On March 3, 2021, the New York State Department of Financial Services (NYDFS) announced a settlement with Residential Mortgage Services, Inc. (RMS) for $1.5 million in connection with its violation of the NYDFS Cybersecurity Regulation, 23 NYCRR Part 500 (Part 500). This is the second publicly-announced settlement of an enforcement action brought under NYDFS’s novel cybersecurity regulation (we wrote about the first action).
According to the consent order, in March 2020, NYDFS’ Mortgage Banking Division commenced a routine examination of RMS, which included a review of its compliance with Part 500. RMS is headquartered in Maine, but it is registered as mortgage banker in New York and other states. During the examination, NYDFS determined that RMS failed to report a March 2019 data breach incident, as required by Part 500.
The breach at issue stemmed from a phishing attack carried out against an RMS employee, which led to unauthorized access of the personal data of mortgage loan applicants. RMS also allegedly failed to conduct an investigation of the breach and identify the data exposed until prompted by NYDFS during the investigation. NYDFS also concluded that RMS failed to maintain a comprehensive Cybersecurity Risk Assessment, as required by Part 500.
In addition to the $1.5 million financial penalty, RMS agreed to specific actions to ensure that its cybersecurity program is complaint with Part 500. In its press release, NYDFS noted that “RMS cooperated throughout the examination and investigation, and has appeared committed to expediting remediation of its cybersecurity controls.”

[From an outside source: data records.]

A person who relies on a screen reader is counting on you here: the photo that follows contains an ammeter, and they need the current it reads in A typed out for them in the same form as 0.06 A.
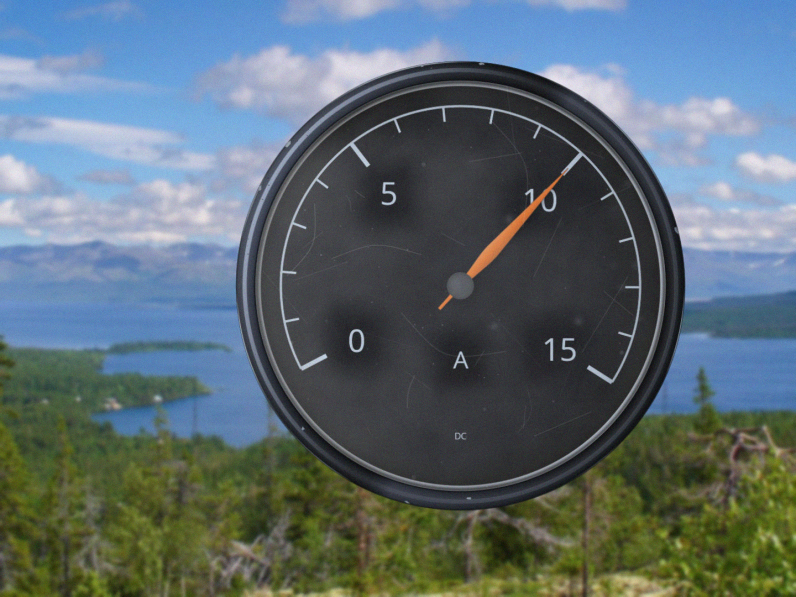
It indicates 10 A
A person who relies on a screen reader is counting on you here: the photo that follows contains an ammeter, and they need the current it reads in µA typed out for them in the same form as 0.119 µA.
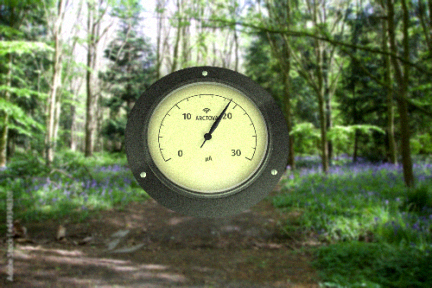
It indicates 19 µA
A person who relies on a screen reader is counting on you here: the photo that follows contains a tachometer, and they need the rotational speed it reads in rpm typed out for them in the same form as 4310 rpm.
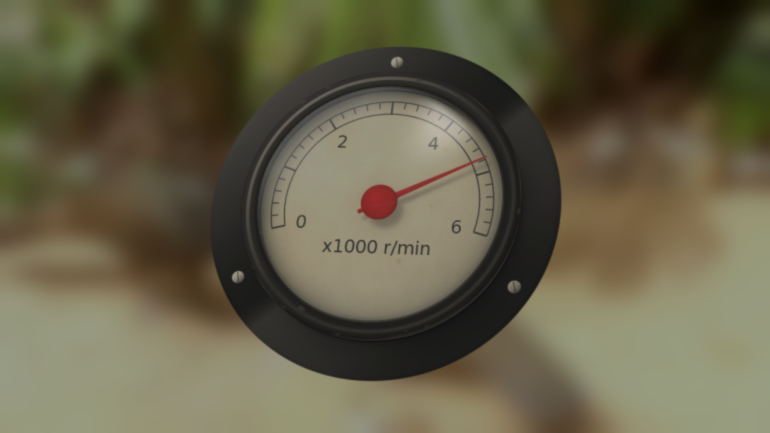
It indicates 4800 rpm
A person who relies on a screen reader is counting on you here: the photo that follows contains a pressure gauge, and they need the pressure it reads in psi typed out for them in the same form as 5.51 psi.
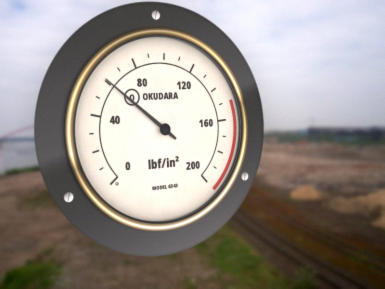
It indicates 60 psi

The announcement of the settlement of this cybersecurity enforcement action by NYDFS highlights the importance of comprehensive and prompt response to cybersecurity and data breach incidents, as well as the need to be aware of and comply with notification requirements imposed by state and federal regulators, in addition to requirements imposed by other governmental agencies. As more regulators appear to be moving in the direction of imposing regulations similar to Part 500, the ability of companies to make prompt and accurate reports will only become more important. In addition, companies regulated by NYDFS should take note of an increasingly aggressive enforcement posture that the agency appears to be taking with respect to compliance with Part 500.